Au Niger, la violence extrémiste a aussi augmenté depuis le coup d’État. Une douzaine de soldats sont morts dans une attaque extrémiste dans la région de Tillabéri en septembre. Les chefs de la junte affirment que les soldats ont tué 100 extrémistes dans cette fusillade mais ce chiffre n’a pas été confirmé.

Jusqu’à présent, la junte du Niger n’a pas reçu autant de critiques que les juntes des pays voisins. Toutefois, elle a aussi réprimé les manifestations soutenant le président destitué Mohamed Bazoum tout en autorisant les rallyes en faveur du putsch. Les experts déclarent que l’opinion publique pourrait changer, comme c’est le cas au Mali et au Burkina Faso, alors que la situation sécuritaire continue à se détériorer. La junte a promis un retour à la démocratie en trois ans.

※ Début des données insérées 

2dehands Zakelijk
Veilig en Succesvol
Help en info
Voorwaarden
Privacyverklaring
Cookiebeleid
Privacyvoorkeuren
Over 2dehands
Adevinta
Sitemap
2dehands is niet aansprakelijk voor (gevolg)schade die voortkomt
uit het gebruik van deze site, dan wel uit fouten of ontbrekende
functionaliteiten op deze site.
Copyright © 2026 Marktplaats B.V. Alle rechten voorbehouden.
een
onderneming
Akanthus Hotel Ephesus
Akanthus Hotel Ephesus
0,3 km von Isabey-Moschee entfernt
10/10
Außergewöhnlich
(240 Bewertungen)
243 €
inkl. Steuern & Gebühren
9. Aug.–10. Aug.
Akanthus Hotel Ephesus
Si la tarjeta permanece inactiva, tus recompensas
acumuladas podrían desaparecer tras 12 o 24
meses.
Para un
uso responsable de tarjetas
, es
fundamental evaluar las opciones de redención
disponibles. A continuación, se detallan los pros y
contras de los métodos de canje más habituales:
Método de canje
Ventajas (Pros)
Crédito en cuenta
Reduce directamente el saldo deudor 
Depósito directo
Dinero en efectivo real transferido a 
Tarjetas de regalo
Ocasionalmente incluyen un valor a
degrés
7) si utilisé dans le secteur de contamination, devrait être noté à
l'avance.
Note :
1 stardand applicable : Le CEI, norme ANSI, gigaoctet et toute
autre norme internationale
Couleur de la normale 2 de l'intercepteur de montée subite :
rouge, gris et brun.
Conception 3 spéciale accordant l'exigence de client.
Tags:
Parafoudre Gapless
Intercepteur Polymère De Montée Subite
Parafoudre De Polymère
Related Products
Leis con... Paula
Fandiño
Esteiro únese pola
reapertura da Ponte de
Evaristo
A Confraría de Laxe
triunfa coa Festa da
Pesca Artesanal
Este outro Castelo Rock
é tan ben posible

La présence des mercenaires du groupe Wagner de Russie complique encore plus la situation au Sahel. La junte malienne a invité le groupe à entraîner ses soldats et aider à vaincre les insurgés. Après son arrivée en décembre 2022, le nombre de violations des droits de l’homme signalé au Mali a décuplé.

En pratique, les tactiques oppressives de la Wagner ont fait empirer la situation sécuritaire au Mali. L’événement le plus notable est l’assaut de trois jours contre un marché dans la commune de Moura en mars 2022. Cet assaut, effectué de concert avec l’armée malienne, a conduit à l’exécution sommaire de plus de 300 hommes, dont beaucoup appartenaient à l’ethnie des Peuls. Le massacre de Moura fait partie des 500 décès attribués à la Wagner au Mali au premier semestre 2022.

« Dans les états fragiles, Wagner encourage typiquement l’instabilité en commettant des actes de violence indiscriminée et des abus des droits de l’homme », écrit le chercheur Anthony Marco dans une analyse publiée par le site web Irregular Warfare.

L’engagement de la Wagner à Moura et dans d’autres régions a suscité d’autres attaques des extrémistes, notamment contre la plus grande base militaire du pays. Les combattants du groupe Jamāʿat nuṣrat al-islām wal-muslimīn affilié à al-Qaïda ont justifié l’attaque comme vengeance pour la collaboration avec Wagner.

« Nous déclarons au gouvernement de Bamako : si vous avez le droit d’engager des mercenaires pour tuer les gens innocents et sans défense, nous avons alors le droit de vous détruire et de vous prendre pour cible », a-t-il dit.